High School B rented and filled 4 vans and 1 bus with 54 students.

$4v+b=54$

Now, we have a system of equations:

$8v+8b=240$ $4v+b=54$

Let’s solve for one of the variables in one of the equations and then use that to substitute into the other.

Now, solve for the value of $b$ using the second equation.

$4v+b=54$ $b=54-4v$

Let’s solve the value of $v$ by substituting the value of $b$ to the bottom equation.

$8v+8(54-4v)=240$

Distribute $8$ to each terms inside the parenthesis

$8v+432-32v=240$

Combine like terms

$432-24v=240$

Now, let’s isolate the $v$ by subtracting $432$ on both sides.

$432-24v-432=240-432$ $-24v=-192$

Then divide both sides by $-24$,

$\dfrac{-24}{-24} = \dfrac{-192}{-24}$

And we’ll have

$v = 8$

Then, let’s plug the value of $v$ into one equation to get the value of $b$.

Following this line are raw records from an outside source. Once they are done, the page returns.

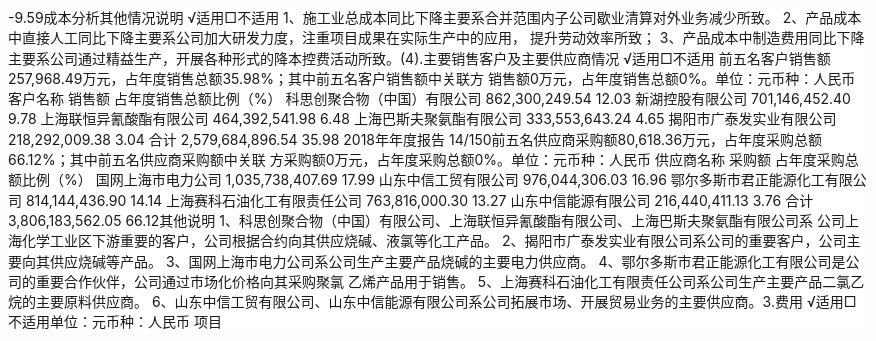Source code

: -9.59成本分析其他情况说明
√适用□不适用
1、施工业总成本同比下降主要系合并范围内子公司歇业清算对外业务减少所致。
2、产品成本中直接人工同比下降主要系公司加大研发力度，注重项目成果在实际生产中的应用，
提升劳动效率所致；
3、产品成本中制造费用同比下降主要系公司通过精益生产，开展各种形式的降本控费活动所致。(4).主要销售客户及主要供应商情况
√适用□不适用
前五名客户销售额257,968.49万元，占年度销售总额35.98%；其中前五名客户销售额中关联方
销售额0万元，占年度销售总额0%。单位：元币种：人民币
客户名称
销售额
占年度销售总额比例（%）
科思创聚合物（中国）有限公司
862,300,249.54
12.03
新湖控股有限公司
701,146,452.40
9.78
上海联恒异氰酸酯有限公司
464,392,541.98
6.48
上海巴斯夫聚氨酯有限公司
333,553,643.24
4.65
揭阳市广泰发实业有限公司
218,292,009.38
3.04
合计
2,579,684,896.54
35.98
2018年年度报告
14/150前五名供应商采购额80,618.36万元，占年度采购总额66.12%；其中前五名供应商采购额中关联
方采购额0万元，占年度采购总额0%。单位：元币种：人民币
供应商名称
采购额
占年度采购总额比例（%）
国网上海市电力公司
1,035,738,407.69
17.99
山东中信工贸有限公司
976,044,306.03
16.96
鄂尔多斯市君正能源化工有限公司
814,144,436.90
14.14
上海赛科石油化工有限责任公司
763,816,000.30
13.27
山东中信能源有限公司
216,440,411.13
3.76
合计
3,806,183,562.05
66.12其他说明
1、科思创聚合物（中国）有限公司、上海联恒异氰酸酯有限公司、上海巴斯夫聚氨酯有限公司系
公司上海化学工业区下游重要的客户，公司根据合约向其供应烧碱、液氯等化工产品。
2、揭阳市广泰发实业有限公司系公司的重要客户，公司主要向其供应烧碱等产品。
3、国网上海市电力公司系公司生产主要产品烧碱的主要电力供应商。
4、鄂尔多斯市君正能源化工有限公司是公司的重要合作伙伴，公司通过市场化价格向其采购聚氯
乙烯产品用于销售。
5、上海赛科石油化工有限责任公司系公司生产主要产品二氯乙烷的主要原料供应商。
6、山东中信工贸有限公司、山东中信能源有限公司系公司拓展市场、开展贸易业务的主要供应商。3.费用
√适用□不适用单位：元币种：人民币
项目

$4v+b=54$ $4(8)+b=54$ $32+b=54$ $b=22$

Students in each van= $8$

Students in each bus= $22$

## Video-Lesson Transcript

To solve a word problem using system of equations, it is important to:
1. Identify what we don’t know
2. Declare variables.
3. Use sentences to create equations.

Let’s have an example:

Mary and Jose each bought plants from the same store. Mary spent $\188$ on $7$ cherry trees and $11$ rose bushes. Jose spent $\236$ on $13$ cherry trees and $11$ rose bushes. Find the cost of one cherry tree and the cost of one rose bush.

Let’s solve this by following steps above.

1. What we don’t know:
cost of a cherry tree
cost of a rose bush

2. Declare variables:
cost of a cherry tree : $x$
cost of a rose bush : $y$

3. Use sentences to create equations.

For Mary:
$7$ cherry trees and $11$ rose bushes $= \188$
$7x + 11 y = 188$

For Jose:
$13$ cherry trees and $11$ rose bushes $= \236$
$13x + 11 y = 236$

Now, we have a system of equations

$7x + 11y = 188$
$13x + 11y = 236$

We can solve this by process of substitution, elimination or fraction.

Since the value of $y$ is the same for both equations, let’s do the process of elimination.

First, let’s multiply the first equation by $-1$

$-1 (13x + 11y = 236)$

Here we’ll have a negated equation

$-13x - 11y = -236$

Let’s do the process of elimination now

$7x + 11y = 188$
$+ {-13x} + 11y = 236$

We’ll have

$6x = -48$

Then, let’s isolate $x$ by dividing both sides by $-6$

$\dfrac{-6x}{-6} = \dfrac{-48}{-6}$

Now, we have

$x = 8$

Remember, our declared variable?

cost of a cherry tree : $x$

Since $x = 8$

Now we can say that

cost of a cherry tree : $= 8$

Now, let’s solve for the value of $y$ by getting one equation and plugging the value of $x$.

Let’s use the first equation to plug in $x = 8$

$7x + 11y = 188$ $7(8) + 11y = 188$ $56 + 11y = 188$

Let’s isolate $y$ by subtracting $56$ on both sides of the equation

$56 - 56 + 11y = 188 - 56$ $11y = 132$

Then divide by $11$

$\dfrac{11y}{11} = \dfrac{132}{11}$

And we get

$y = 12$

Now, we know that cost of a rose bush is $12$.